■ Task details ■
Copy every one of the records with "just the number, no unit" swapped for "number only, without the unit" each time it occurs, changing nothing else. Leave the pictures out.

▽

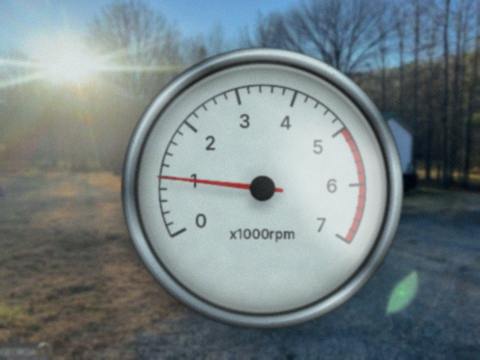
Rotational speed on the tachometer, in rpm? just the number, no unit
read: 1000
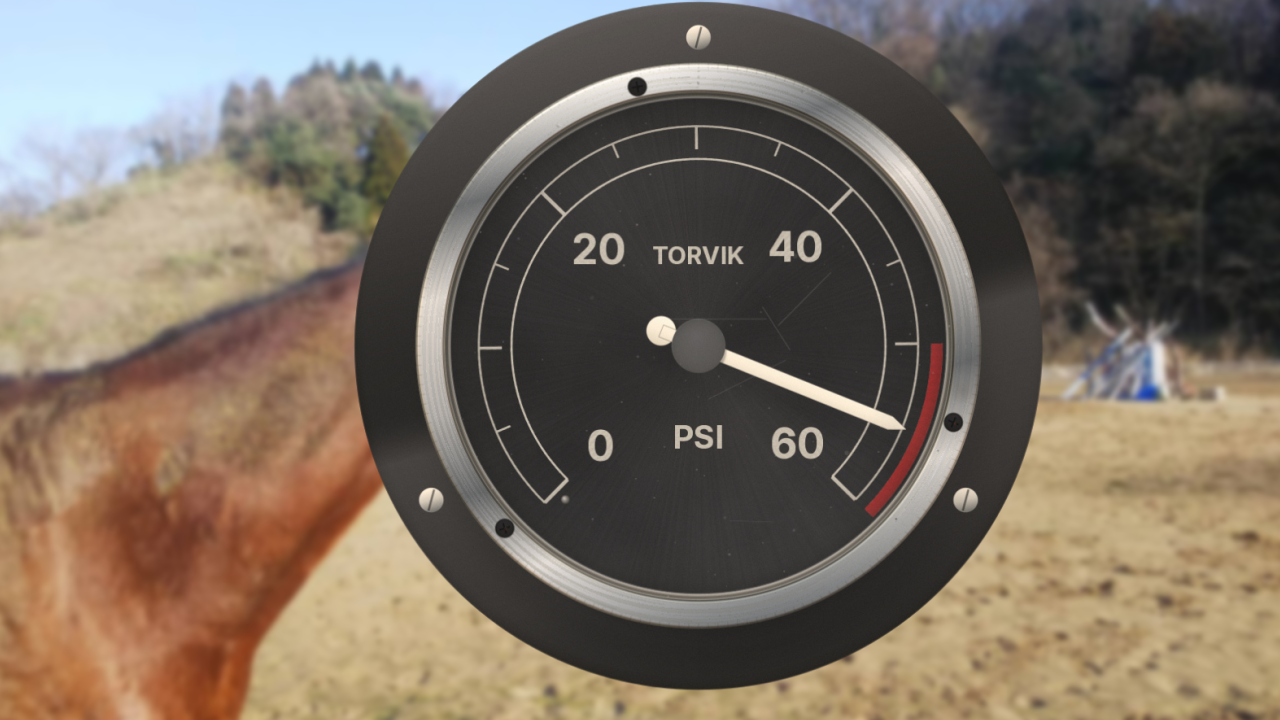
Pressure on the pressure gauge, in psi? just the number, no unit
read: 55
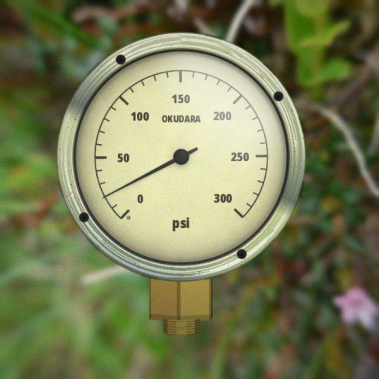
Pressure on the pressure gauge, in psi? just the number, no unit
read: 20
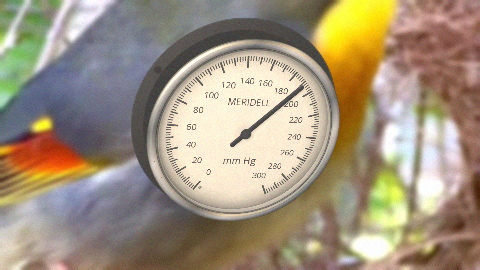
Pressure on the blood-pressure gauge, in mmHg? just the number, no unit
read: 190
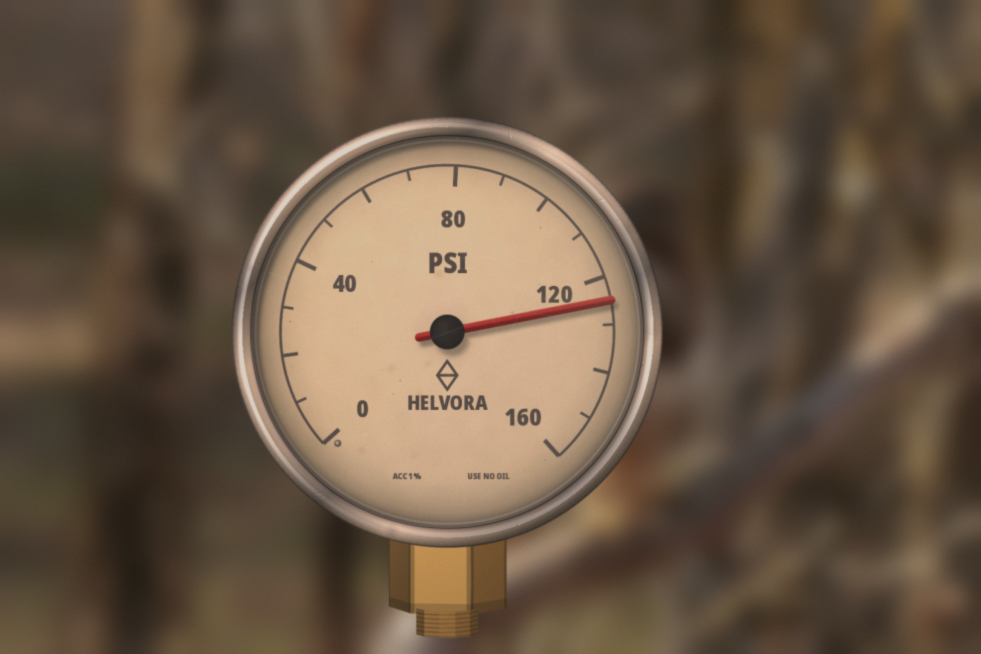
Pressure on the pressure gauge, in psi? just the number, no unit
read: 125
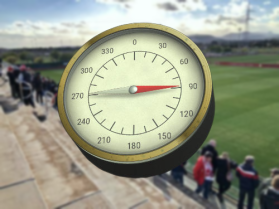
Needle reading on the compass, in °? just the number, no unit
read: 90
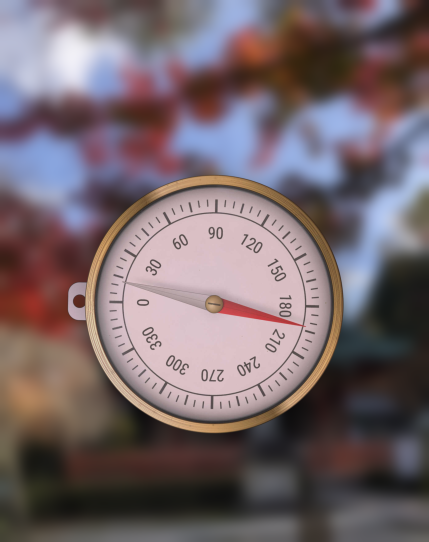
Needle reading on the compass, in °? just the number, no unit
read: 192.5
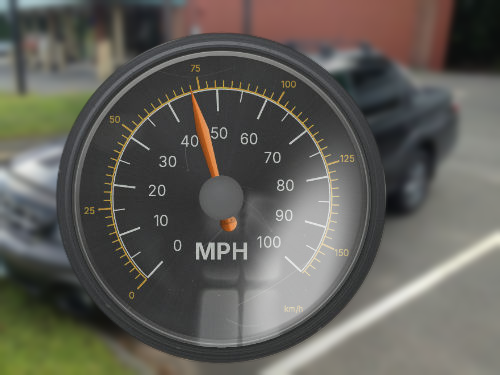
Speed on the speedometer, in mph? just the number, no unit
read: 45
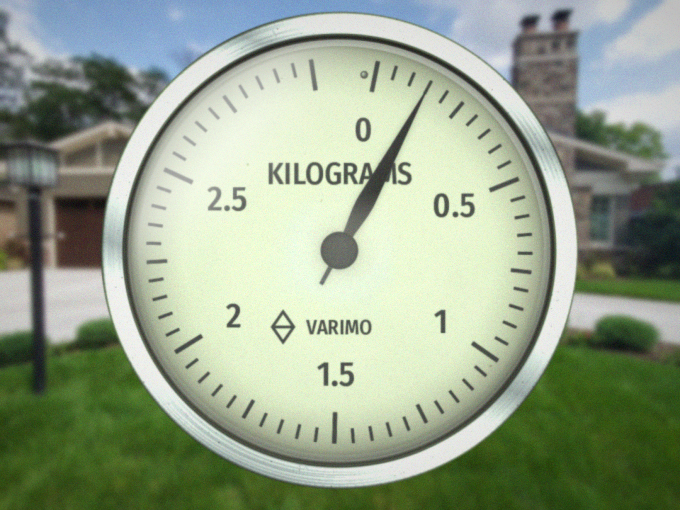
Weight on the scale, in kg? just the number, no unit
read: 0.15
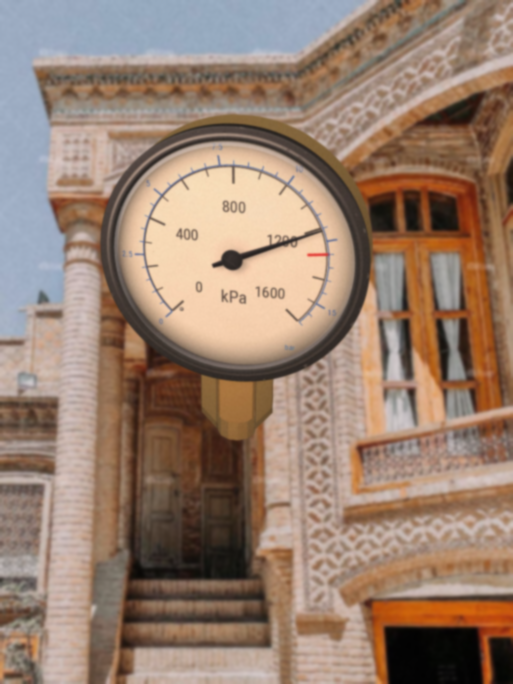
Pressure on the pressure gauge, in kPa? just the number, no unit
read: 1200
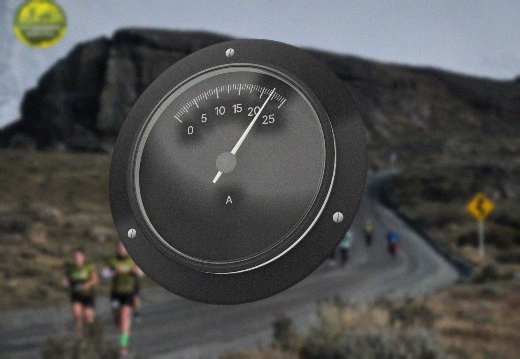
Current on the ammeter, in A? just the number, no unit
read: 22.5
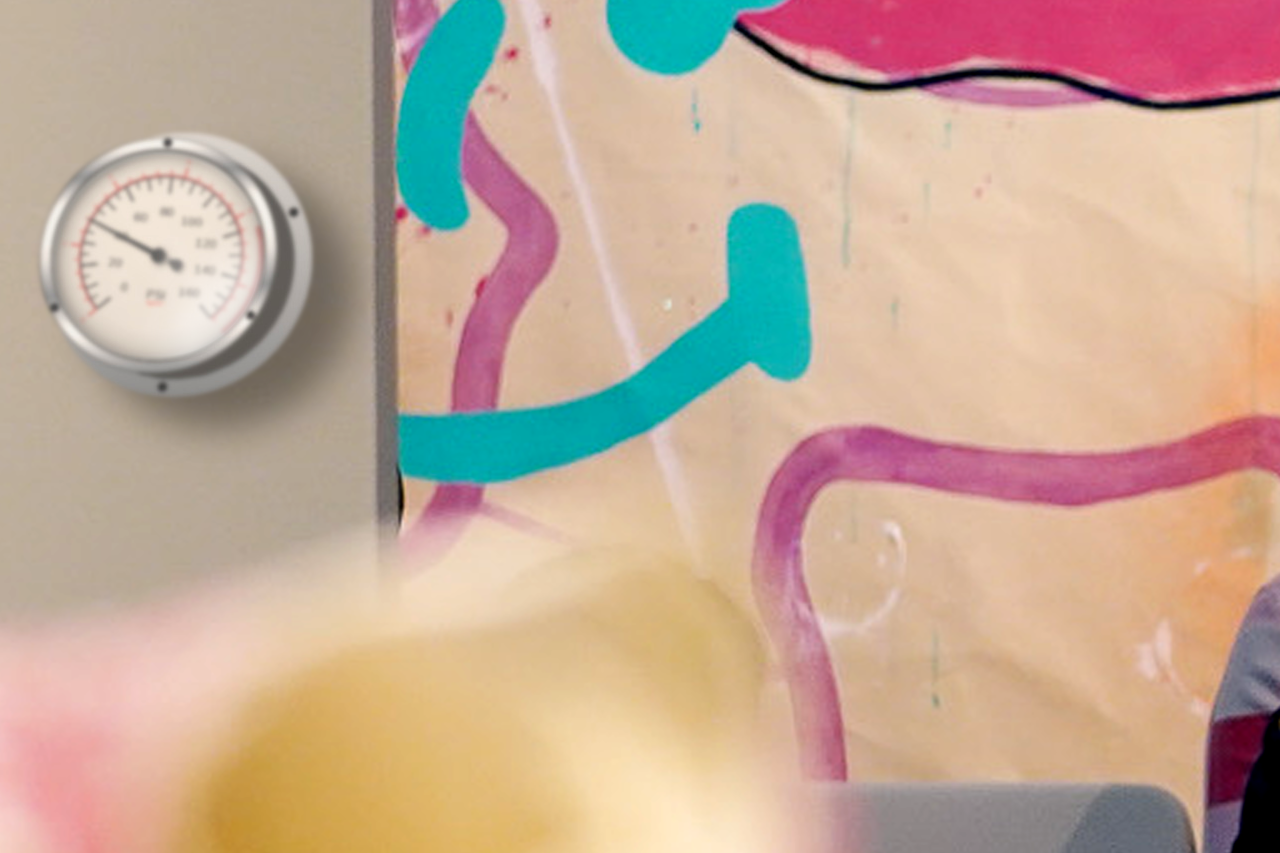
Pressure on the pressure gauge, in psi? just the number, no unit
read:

△

■ Result for this exercise ■
Rotational speed on the tachometer, in rpm? number only, without the unit
read: 1000
Pressure on the pressure gauge, in psi? number only, without the unit
read: 55
Pressure on the pressure gauge, in psi? number only, without the unit
read: 20
Pressure on the blood-pressure gauge, in mmHg? number only, without the unit
read: 190
Pressure on the pressure gauge, in psi? number only, without the unit
read: 125
Needle reading on the compass, in °? number only, without the unit
read: 90
Needle reading on the compass, in °? number only, without the unit
read: 192.5
Speed on the speedometer, in mph? number only, without the unit
read: 45
Weight on the scale, in kg? number only, without the unit
read: 0.15
Pressure on the pressure gauge, in kPa? number only, without the unit
read: 1200
Current on the ammeter, in A? number only, without the unit
read: 22.5
Pressure on the pressure gauge, in psi? number only, without the unit
read:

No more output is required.